Open-Access: This article is an open-access article that was selected by an in-house editor and fully peer-reviewed by external reviewers. It is distributed in accordance with the Creative Commons Attribution NonCommercial (CC BY-NC 4.0) license, which permits others to distribute, remix, adapt, build upon this work non-commercially, and license their derivative works on different terms, provided the original work is properly cited and the use is non-commercial. See: https://creativecommons.org/Licenses/by-nc/4.0/
Corresponding author: Jonathan Soldera, MD, MSc, Associate Professor, Staff Physician, Acute Medicine, University of South Wales, Llantwit Road, Pontypridd, Cardiff CF37 1DL, United Kingdom. jonathansoldera@gmail.com
Received: July 3, 2023
Peer-review started: July 3, 2023
First decision: July 18, 2023
Revised: July 31, 2023
Accepted: August 15, 2023
Article in press: August 15, 2023
Published online: October 27, 2023
Abstract
BACKGROUND

Hepatobiliary tuberculosis is a challenging disease that poses diagnostic difficulties due to its resemblance to other etiologies. Delayed diagnosis may lead to inadequate treatment, thus necessitating an urgent need for accurate diagnosis and appropriate management.

AIM

To systematically review case reports on hepatobiliary tuberculosis, focusing on symptomatology, diagnostic procedures, management, and outcomes to provide patient safety and ensure an uneventful recovery.

METHODS

A systematic search was conducted on PubMed from 1992 to 2022, using keywords such as hepatobiliary, liver, tuberculosis cholangitis, cholangiopathy, and mycobacterium. Only case reports or case series in English were included in the study, and research papers published as abstracts were excluded. The search yielded a total of 132 cases, which were further narrowed down to 17 case studies, consisting of 24 cases of hepatobiliary tuberculosis.

RESULTS

The 10 most common symptoms observed in these cases were fever, abdominal pain, weight loss, jaundice, anorexia, generalized weakness, pruritus, chills, fatigue, and chest pains. Objective findings in these cases included hepatomegaly, hepatic nodules, elevated liver enzymes, and elevated bilirubin. Computed tomography scan and ultrasound of the abdomen were the most useful diagnostic tools reported. Histologic demonstration of Mycobacterium tuberculosis confirmed the cases of hepatobiliary tuberculosis. Treatment regimens commonly used included Rifampicin, Isoniazid, Pyrazinamide, and Ethambutol. Out of the 24 cases, 18 presented improvements while 4 had completely recovered.

CONCLUSION

Hepatobiliary tuberculosis is a disease that requires accurate diagnosis and appropriate management to avoid complications.

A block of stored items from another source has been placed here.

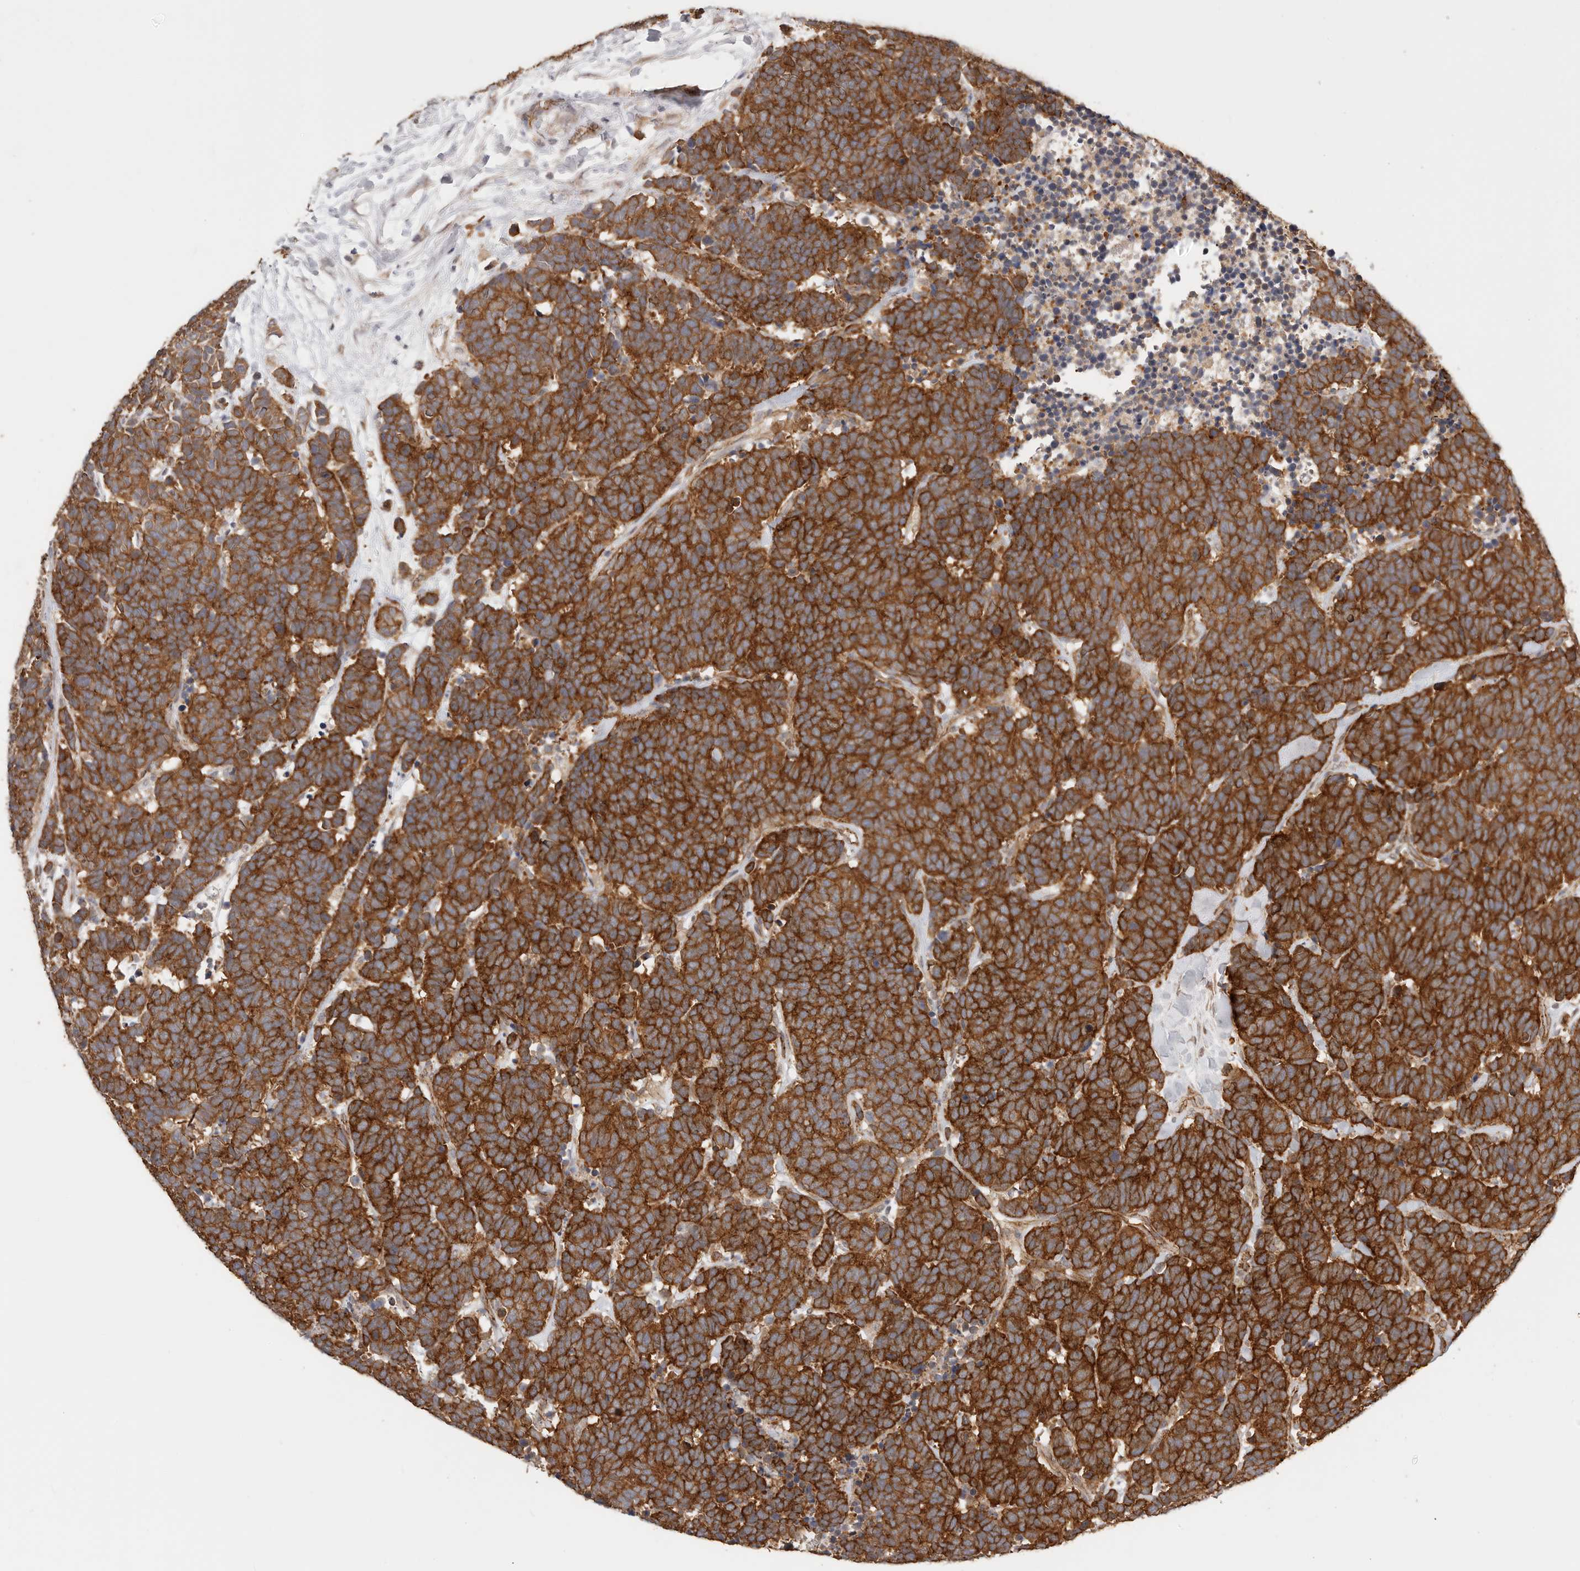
{"staining": {"intensity": "strong", "quantity": ">75%", "location": "cytoplasmic/membranous"}, "tissue": "carcinoid", "cell_type": "Tumor cells", "image_type": "cancer", "snomed": [{"axis": "morphology", "description": "Carcinoma, NOS"}, {"axis": "morphology", "description": "Carcinoid, malignant, NOS"}, {"axis": "topography", "description": "Urinary bladder"}], "caption": "The image reveals staining of carcinoid, revealing strong cytoplasmic/membranous protein positivity (brown color) within tumor cells.", "gene": "AFDN", "patient": {"sex": "male", "age": 57}}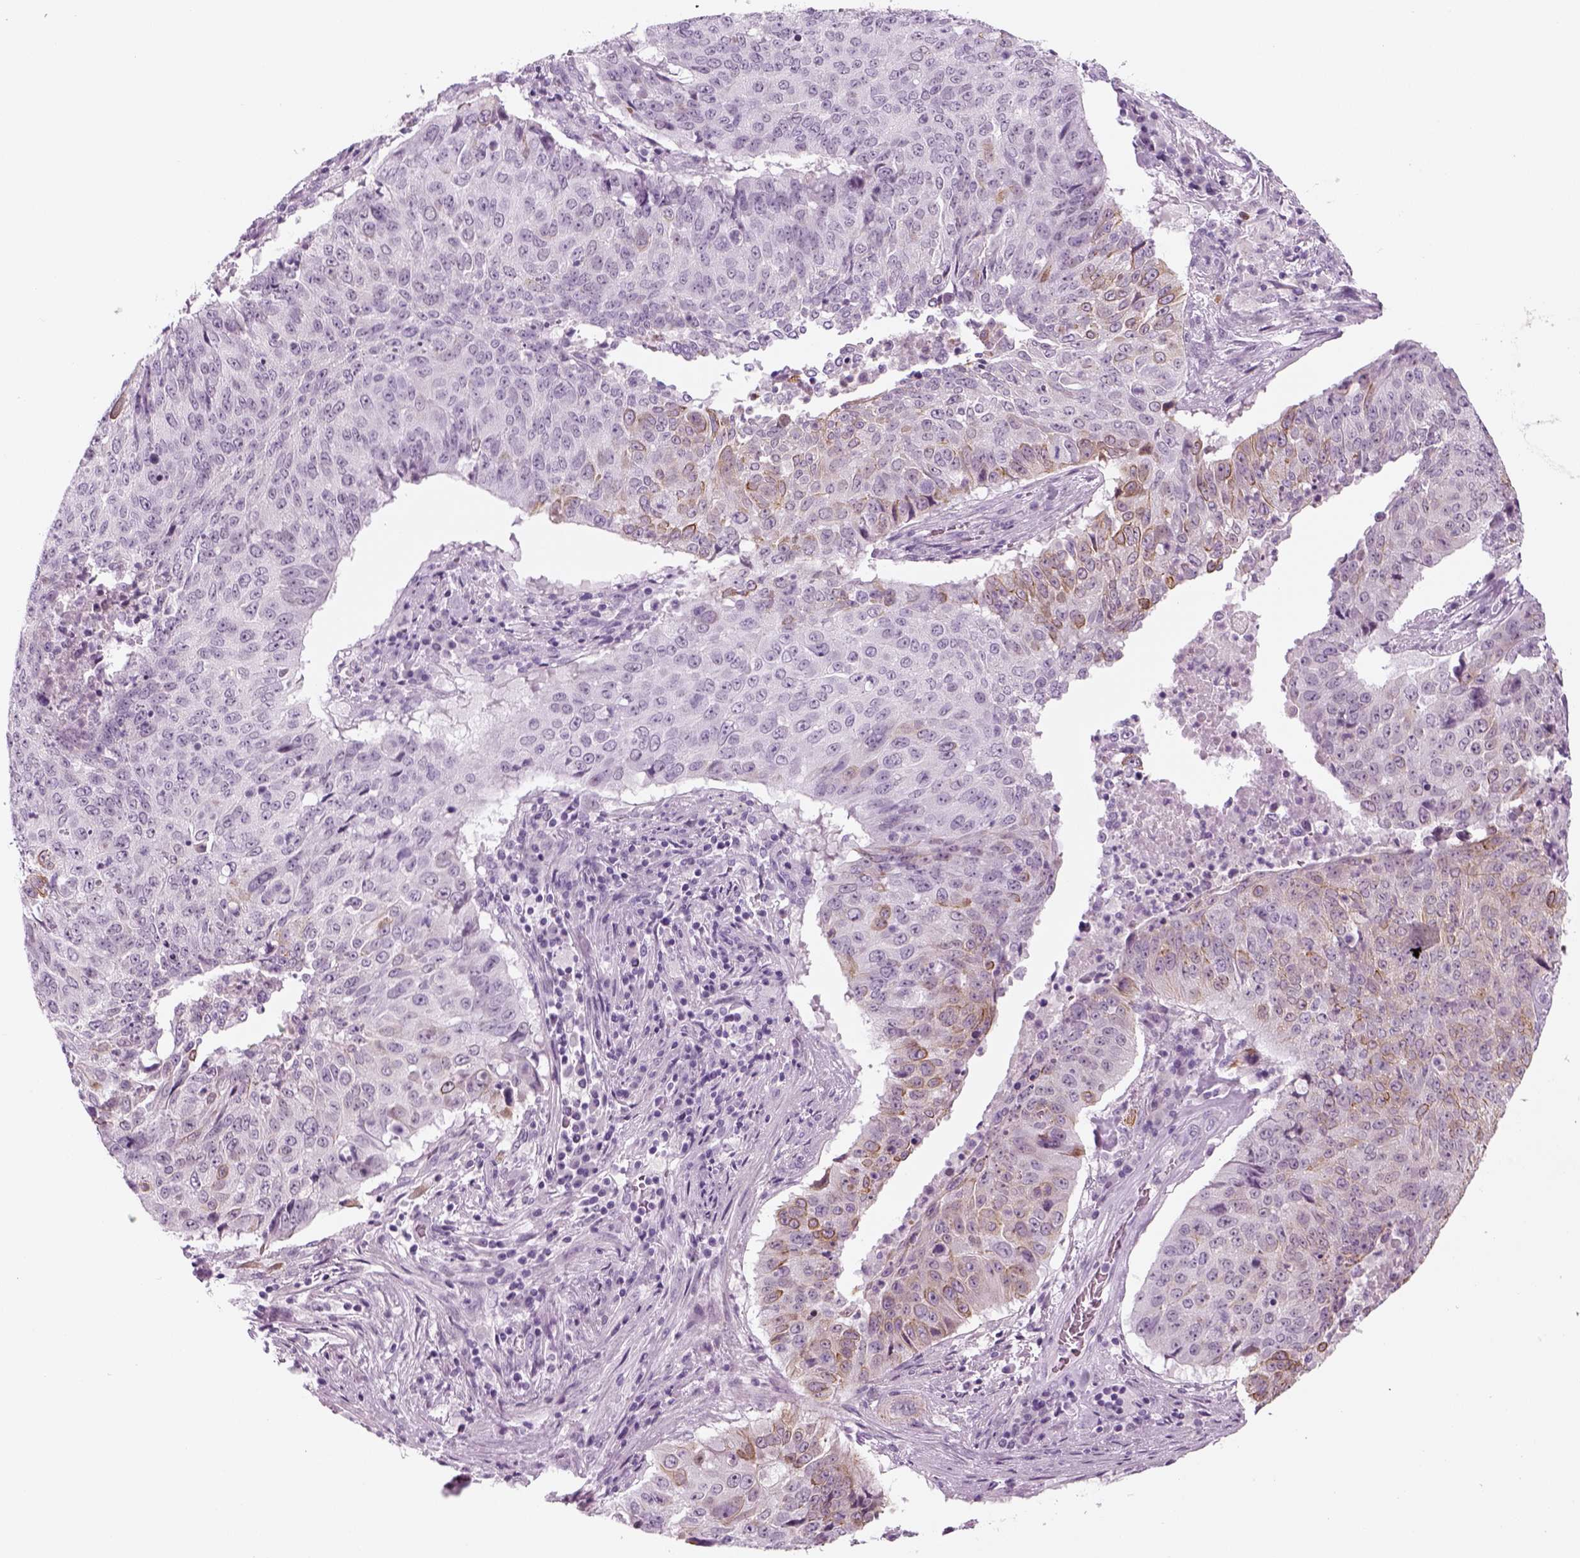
{"staining": {"intensity": "moderate", "quantity": "<25%", "location": "cytoplasmic/membranous"}, "tissue": "lung cancer", "cell_type": "Tumor cells", "image_type": "cancer", "snomed": [{"axis": "morphology", "description": "Normal tissue, NOS"}, {"axis": "morphology", "description": "Squamous cell carcinoma, NOS"}, {"axis": "topography", "description": "Bronchus"}, {"axis": "topography", "description": "Lung"}], "caption": "The micrograph reveals staining of squamous cell carcinoma (lung), revealing moderate cytoplasmic/membranous protein expression (brown color) within tumor cells. (brown staining indicates protein expression, while blue staining denotes nuclei).", "gene": "KRT75", "patient": {"sex": "male", "age": 64}}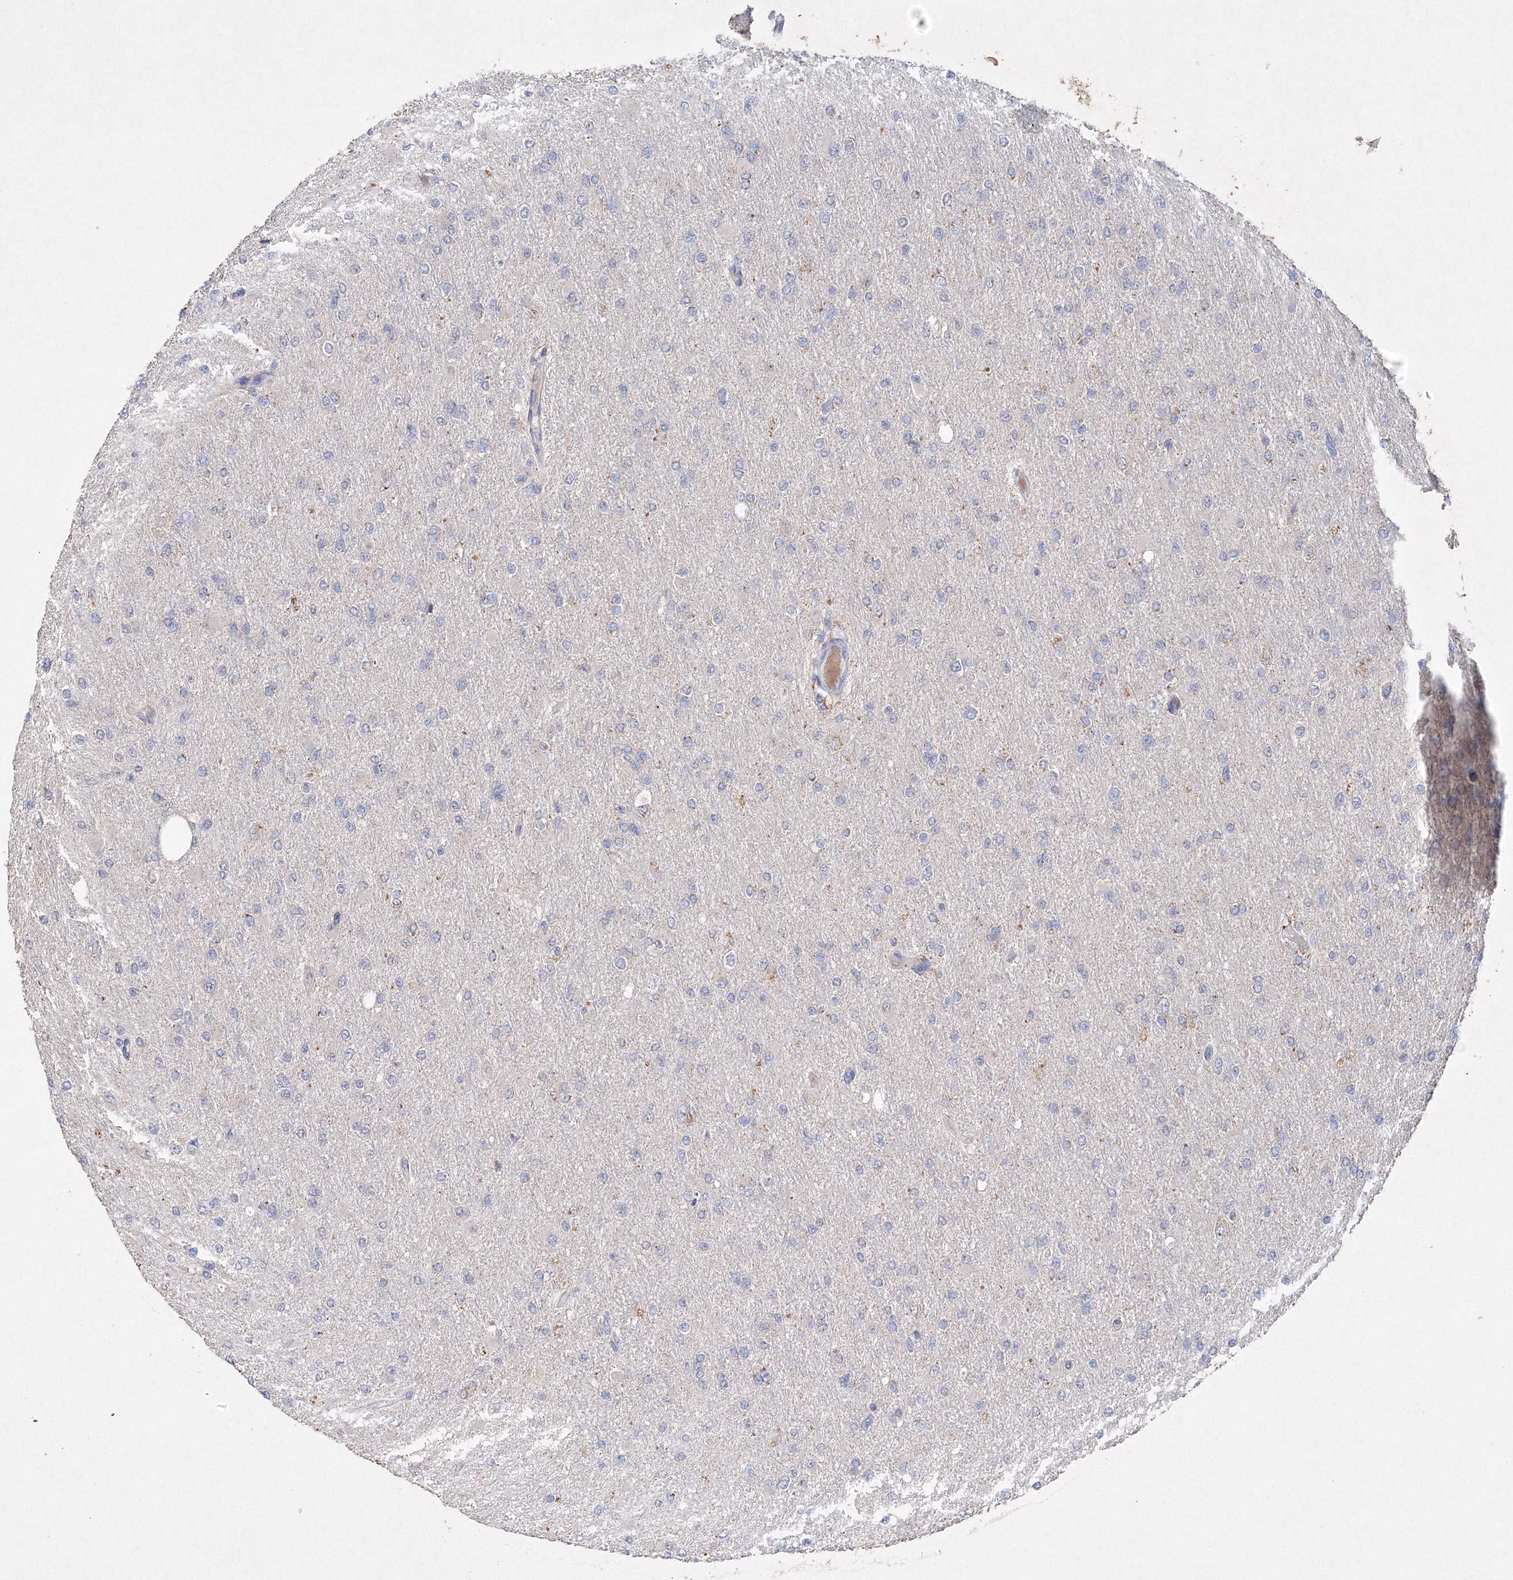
{"staining": {"intensity": "negative", "quantity": "none", "location": "none"}, "tissue": "glioma", "cell_type": "Tumor cells", "image_type": "cancer", "snomed": [{"axis": "morphology", "description": "Glioma, malignant, High grade"}, {"axis": "topography", "description": "Cerebral cortex"}], "caption": "Immunohistochemistry of human glioma reveals no positivity in tumor cells. (Brightfield microscopy of DAB immunohistochemistry (IHC) at high magnification).", "gene": "GLS", "patient": {"sex": "female", "age": 36}}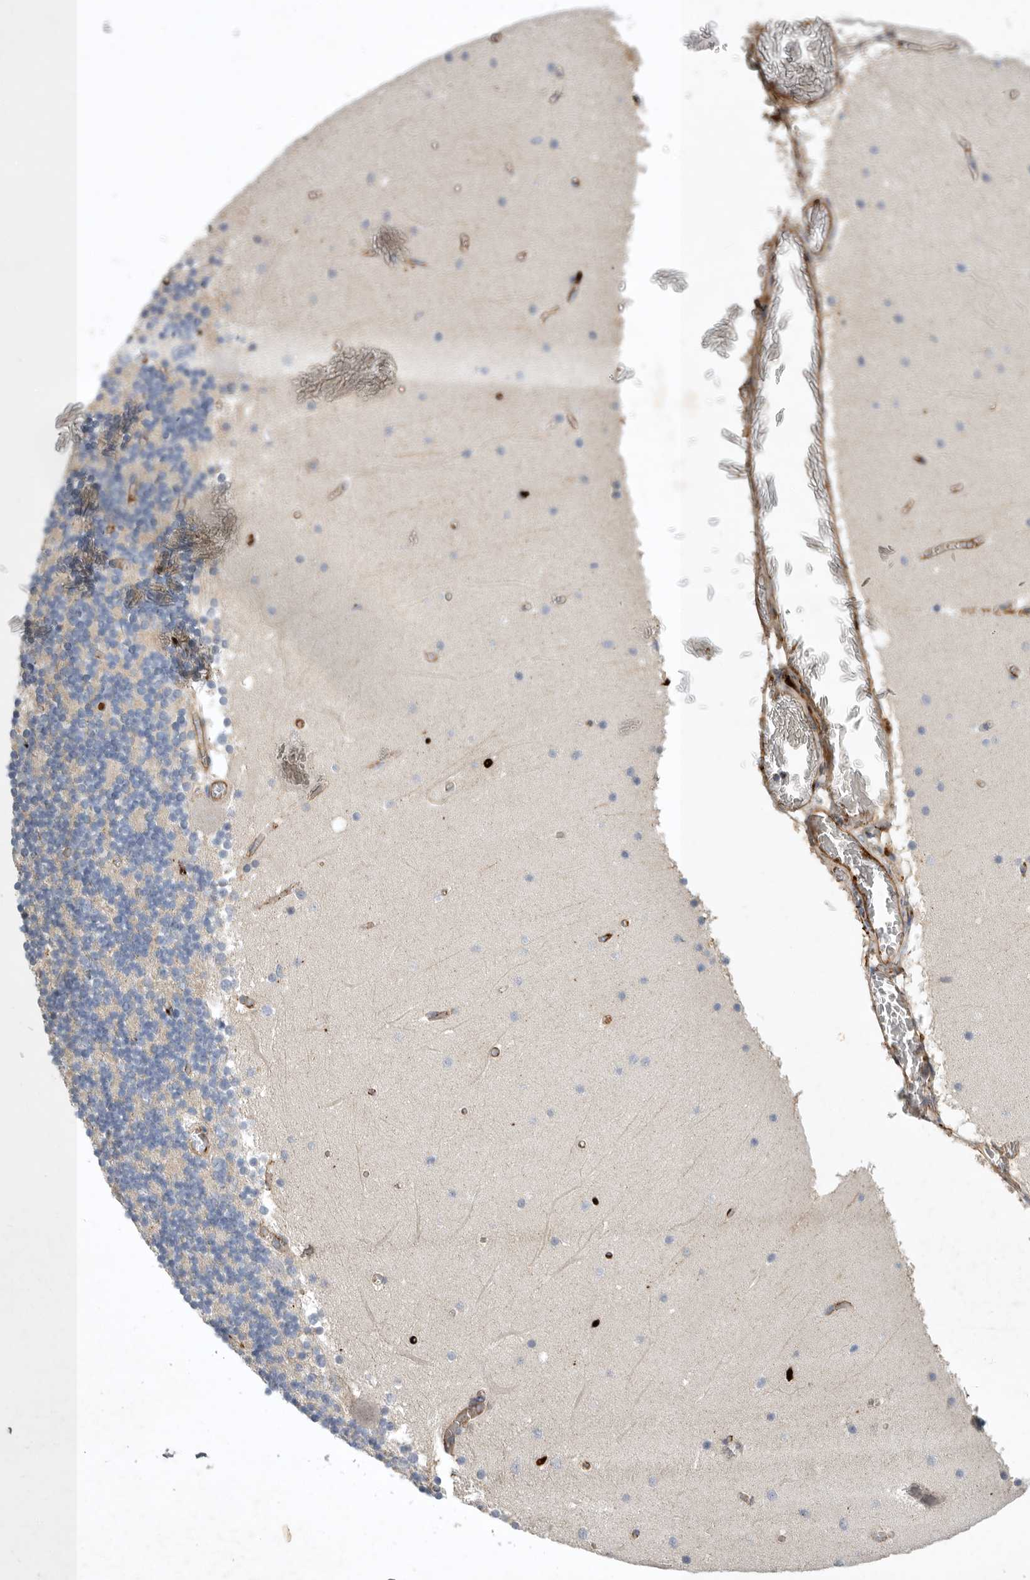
{"staining": {"intensity": "weak", "quantity": "<25%", "location": "cytoplasmic/membranous"}, "tissue": "cerebellum", "cell_type": "Cells in granular layer", "image_type": "normal", "snomed": [{"axis": "morphology", "description": "Normal tissue, NOS"}, {"axis": "topography", "description": "Cerebellum"}], "caption": "High magnification brightfield microscopy of unremarkable cerebellum stained with DAB (3,3'-diaminobenzidine) (brown) and counterstained with hematoxylin (blue): cells in granular layer show no significant positivity.", "gene": "MLPH", "patient": {"sex": "female", "age": 28}}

Keywords: Tuberculosis, Hepatic/diagnosis, Cholangitis, Sclerosing/complications, Ultrasonography, Interventional/methods, Biopsy, Needle/utilization, Treatment Outcome

Core Tip: Hepatobiliary tuberculosis presents diagnostic challenges due to its similarity to other conditions, emphasizing the need for timely and accurate diagnosis. This systematic review of 24 cases highlights the common symptoms, diagnostic procedures, and treatment outcomes. Fever, abdominal pain, weight loss, and jaundice were the most frequent symptoms observed. Computed tomography scan and ultrasound were effective diagnostic tools, while histologic confirmation confirmed the presence of Mycobacterium tuberculosis. Treatment with Rifampicin, Isoniazid, Pyrazinamide, and Ethambutol showed positive outcomes in the majority of cases. This study underscores the importance of precise diagnosis and appropriate management to ensure successful recovery and patient safety.